Comme si, sous les tropiques, la politique fonctionnait à l’envers de ce qui est enseigné, on ne remercie pas le service rendu, on félicite plutôt celui qui en a facilité l’accès. Tout se passe comme si le pouvoir était un butin à partager et pas un devoir à accomplir.
Le mandat électif est perçu comme une faveur, du coup l’électeur attend en retour une récompense, et non exiger des comptes. Dans l’intervalle, l’élu dans une générosité intéressée distribue et ne rend pas service.
On magnifie la loyauté avant la compétence. On félicite « le fils du pays, l’enfant du village » qui a placé les siens, même si le résultat est moyen. Sous les tropiques la politique est très visible. Elle se traduit par des inaugurations, des dons. On félicite la mise en scène, mais pas le travail de fond qui ne se voit pas de prime abord.
Du coup on a des dirigeants qu’on acclame pour avoir fait le minimum, et des citoyens qui réclament au lieu d’exiger. Personne ne dit merci parce que personne ne veut reconnaître une dette morale.
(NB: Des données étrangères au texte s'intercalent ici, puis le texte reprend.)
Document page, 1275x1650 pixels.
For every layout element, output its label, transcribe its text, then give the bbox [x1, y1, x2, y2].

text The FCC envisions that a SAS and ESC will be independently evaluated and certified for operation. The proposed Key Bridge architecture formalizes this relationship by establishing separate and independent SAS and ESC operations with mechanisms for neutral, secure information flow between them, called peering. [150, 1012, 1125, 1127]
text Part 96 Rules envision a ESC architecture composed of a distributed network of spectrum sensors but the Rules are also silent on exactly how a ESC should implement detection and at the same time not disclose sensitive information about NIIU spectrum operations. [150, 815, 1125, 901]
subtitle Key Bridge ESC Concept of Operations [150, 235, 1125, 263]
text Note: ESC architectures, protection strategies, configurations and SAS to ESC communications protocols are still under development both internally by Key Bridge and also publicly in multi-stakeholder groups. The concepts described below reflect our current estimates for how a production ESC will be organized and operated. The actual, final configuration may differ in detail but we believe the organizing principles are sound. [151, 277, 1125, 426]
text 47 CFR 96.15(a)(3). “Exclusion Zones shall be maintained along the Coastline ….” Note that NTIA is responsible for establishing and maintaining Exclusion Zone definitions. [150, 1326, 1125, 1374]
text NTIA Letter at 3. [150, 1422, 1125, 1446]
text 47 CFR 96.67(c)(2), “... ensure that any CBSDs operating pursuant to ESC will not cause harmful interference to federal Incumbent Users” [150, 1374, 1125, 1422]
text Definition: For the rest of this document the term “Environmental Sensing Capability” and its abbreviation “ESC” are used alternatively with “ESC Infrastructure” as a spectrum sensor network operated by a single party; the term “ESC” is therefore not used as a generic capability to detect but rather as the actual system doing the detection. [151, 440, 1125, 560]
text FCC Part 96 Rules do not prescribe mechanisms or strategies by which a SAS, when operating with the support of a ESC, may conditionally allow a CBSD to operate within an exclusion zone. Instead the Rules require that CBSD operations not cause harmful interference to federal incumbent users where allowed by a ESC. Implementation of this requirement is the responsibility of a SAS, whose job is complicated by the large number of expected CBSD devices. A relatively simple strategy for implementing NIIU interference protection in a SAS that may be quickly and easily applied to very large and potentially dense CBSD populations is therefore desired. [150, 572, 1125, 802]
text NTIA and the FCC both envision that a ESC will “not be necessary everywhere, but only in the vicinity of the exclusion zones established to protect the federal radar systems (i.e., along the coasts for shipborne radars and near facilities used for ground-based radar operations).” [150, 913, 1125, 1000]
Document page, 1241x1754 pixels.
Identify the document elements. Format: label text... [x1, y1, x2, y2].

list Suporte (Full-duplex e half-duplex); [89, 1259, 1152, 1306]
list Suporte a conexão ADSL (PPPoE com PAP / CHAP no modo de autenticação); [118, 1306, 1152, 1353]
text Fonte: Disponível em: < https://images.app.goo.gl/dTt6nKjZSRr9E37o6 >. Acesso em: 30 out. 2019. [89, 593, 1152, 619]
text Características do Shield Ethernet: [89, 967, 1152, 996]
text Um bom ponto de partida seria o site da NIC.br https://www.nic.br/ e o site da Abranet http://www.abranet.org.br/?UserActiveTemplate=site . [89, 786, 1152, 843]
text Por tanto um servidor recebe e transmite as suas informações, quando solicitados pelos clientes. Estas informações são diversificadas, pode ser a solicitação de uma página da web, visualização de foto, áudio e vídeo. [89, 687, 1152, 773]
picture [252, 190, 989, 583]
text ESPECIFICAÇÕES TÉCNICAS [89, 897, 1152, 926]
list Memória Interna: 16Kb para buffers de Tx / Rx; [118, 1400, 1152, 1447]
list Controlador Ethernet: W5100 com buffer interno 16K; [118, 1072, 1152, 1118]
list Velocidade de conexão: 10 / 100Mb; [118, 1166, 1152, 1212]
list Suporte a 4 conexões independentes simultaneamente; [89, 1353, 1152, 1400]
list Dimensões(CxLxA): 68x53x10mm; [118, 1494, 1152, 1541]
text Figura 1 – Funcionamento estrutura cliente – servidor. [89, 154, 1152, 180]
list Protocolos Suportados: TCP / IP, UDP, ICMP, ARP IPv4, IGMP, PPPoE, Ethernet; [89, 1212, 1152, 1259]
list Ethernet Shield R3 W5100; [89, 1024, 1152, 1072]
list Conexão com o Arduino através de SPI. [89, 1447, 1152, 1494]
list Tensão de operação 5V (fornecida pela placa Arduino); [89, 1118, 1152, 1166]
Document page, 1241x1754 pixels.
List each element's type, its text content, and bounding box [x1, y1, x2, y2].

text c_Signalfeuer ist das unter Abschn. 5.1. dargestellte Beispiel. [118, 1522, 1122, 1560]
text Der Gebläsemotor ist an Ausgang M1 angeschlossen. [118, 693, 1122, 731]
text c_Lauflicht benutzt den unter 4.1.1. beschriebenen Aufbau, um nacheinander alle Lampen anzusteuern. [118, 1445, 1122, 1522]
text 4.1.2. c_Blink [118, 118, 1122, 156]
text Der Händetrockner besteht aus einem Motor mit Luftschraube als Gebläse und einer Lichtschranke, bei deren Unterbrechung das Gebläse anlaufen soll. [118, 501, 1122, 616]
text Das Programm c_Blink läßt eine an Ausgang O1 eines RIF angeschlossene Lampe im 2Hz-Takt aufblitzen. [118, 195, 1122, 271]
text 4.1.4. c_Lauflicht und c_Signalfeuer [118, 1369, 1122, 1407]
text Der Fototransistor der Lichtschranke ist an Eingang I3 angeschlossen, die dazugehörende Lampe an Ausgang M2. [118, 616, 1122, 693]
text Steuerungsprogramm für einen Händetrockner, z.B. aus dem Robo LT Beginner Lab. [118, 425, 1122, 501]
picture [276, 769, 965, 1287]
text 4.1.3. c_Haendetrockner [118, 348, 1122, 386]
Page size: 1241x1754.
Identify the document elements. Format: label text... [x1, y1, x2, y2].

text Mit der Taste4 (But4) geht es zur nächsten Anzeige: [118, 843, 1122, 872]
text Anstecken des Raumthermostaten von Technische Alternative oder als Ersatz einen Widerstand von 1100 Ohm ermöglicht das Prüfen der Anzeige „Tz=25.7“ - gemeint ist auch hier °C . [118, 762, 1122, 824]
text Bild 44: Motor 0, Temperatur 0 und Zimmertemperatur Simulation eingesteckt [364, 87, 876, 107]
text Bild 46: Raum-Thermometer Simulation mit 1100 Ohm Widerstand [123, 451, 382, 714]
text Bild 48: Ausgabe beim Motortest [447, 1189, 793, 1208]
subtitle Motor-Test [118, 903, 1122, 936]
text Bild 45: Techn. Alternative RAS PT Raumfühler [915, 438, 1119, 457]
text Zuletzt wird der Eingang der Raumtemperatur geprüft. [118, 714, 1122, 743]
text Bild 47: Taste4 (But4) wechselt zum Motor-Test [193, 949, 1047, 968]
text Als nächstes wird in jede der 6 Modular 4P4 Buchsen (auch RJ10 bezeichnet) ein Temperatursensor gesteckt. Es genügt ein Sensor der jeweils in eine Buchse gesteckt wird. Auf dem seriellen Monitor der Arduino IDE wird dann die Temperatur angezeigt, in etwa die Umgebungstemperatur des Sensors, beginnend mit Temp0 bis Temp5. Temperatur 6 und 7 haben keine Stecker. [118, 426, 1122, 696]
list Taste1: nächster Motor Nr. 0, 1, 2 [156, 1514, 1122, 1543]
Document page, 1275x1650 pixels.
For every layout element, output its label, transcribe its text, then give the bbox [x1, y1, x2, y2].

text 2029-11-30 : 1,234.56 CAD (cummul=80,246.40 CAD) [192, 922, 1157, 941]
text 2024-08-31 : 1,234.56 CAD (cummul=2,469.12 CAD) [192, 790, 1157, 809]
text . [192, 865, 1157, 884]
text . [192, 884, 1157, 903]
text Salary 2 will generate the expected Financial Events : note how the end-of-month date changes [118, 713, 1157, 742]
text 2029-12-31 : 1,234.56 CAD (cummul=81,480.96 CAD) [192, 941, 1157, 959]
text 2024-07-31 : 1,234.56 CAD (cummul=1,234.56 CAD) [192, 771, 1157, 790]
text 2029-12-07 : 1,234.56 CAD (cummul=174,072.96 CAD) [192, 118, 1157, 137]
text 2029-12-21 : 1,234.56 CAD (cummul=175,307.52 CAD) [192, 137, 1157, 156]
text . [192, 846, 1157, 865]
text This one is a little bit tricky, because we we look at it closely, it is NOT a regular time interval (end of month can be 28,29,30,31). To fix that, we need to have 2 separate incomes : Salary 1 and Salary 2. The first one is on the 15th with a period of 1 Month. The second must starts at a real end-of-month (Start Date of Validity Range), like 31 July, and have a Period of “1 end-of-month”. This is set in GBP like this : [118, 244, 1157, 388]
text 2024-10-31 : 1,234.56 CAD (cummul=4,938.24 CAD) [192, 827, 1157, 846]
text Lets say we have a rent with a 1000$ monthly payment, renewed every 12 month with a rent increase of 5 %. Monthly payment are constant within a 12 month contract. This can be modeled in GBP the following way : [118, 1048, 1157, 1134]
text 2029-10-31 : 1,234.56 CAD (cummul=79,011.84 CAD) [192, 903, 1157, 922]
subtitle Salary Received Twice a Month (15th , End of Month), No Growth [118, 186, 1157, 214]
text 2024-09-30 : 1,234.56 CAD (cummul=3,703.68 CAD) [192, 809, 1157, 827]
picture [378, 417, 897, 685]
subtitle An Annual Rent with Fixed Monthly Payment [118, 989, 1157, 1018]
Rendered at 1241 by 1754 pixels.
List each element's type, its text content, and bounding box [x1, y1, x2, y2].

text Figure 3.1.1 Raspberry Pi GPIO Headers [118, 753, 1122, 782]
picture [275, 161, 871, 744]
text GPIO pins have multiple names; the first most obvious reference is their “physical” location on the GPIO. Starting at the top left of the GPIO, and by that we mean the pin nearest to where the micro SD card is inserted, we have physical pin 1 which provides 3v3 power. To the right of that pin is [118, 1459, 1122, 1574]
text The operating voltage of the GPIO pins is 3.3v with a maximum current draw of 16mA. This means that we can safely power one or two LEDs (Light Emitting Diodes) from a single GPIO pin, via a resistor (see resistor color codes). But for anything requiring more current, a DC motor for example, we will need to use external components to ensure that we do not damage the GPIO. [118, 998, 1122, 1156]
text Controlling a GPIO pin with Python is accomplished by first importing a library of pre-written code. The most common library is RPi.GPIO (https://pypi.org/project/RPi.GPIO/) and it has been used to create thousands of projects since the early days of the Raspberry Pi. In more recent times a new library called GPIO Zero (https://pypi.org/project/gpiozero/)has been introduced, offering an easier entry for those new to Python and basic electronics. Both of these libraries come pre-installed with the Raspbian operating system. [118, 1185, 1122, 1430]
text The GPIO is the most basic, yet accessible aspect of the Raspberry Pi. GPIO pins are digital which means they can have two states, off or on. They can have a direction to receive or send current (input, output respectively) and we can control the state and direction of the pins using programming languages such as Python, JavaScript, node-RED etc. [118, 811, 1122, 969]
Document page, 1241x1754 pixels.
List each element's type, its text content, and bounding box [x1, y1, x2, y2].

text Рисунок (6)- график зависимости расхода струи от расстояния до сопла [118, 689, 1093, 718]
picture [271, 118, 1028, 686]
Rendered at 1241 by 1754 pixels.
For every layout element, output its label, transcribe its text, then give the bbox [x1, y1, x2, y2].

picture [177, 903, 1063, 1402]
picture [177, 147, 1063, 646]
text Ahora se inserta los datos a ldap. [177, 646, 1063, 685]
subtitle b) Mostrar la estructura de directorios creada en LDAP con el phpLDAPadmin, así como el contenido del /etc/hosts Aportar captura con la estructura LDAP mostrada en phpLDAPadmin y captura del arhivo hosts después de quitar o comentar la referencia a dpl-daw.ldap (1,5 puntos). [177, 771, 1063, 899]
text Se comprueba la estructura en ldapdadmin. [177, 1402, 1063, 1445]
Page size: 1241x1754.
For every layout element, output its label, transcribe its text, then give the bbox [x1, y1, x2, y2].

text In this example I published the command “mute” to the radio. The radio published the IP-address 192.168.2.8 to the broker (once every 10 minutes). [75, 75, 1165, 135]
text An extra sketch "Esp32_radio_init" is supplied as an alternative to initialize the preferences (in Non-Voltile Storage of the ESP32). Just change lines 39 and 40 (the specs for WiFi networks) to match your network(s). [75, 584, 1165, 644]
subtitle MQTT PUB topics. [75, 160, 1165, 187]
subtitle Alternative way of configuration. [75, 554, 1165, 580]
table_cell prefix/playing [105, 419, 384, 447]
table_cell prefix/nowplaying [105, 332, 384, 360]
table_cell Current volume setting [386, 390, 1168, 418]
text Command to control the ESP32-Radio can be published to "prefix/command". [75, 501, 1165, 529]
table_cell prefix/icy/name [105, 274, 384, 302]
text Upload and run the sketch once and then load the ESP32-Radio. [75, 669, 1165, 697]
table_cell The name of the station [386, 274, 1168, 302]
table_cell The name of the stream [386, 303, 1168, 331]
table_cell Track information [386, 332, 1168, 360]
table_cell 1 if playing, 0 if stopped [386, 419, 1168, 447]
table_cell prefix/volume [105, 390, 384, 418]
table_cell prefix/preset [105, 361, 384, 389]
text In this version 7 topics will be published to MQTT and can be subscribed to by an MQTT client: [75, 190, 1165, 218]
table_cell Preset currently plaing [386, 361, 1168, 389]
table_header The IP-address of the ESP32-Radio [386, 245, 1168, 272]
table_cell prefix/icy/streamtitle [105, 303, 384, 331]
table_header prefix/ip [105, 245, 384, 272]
On préfère la liesse.
On a tendance à remercier celui qui est investi de la puissance publique pour apporter l’eau et l’électricité, pour avoir respecté son engagement, honorer son contrat.
Au lieu de féliciter, ce comportement citoyen, et encourager le pragmatisme, on s’aplatit en assisté pour jouir d’un droit constitutionnel.
Un peuple qui assimile tout comme un cadeau, fait le choix de renoncer à ses droits. Dans ce cas, il ne mérite pas que l’on s’appitoie pas sur son sort.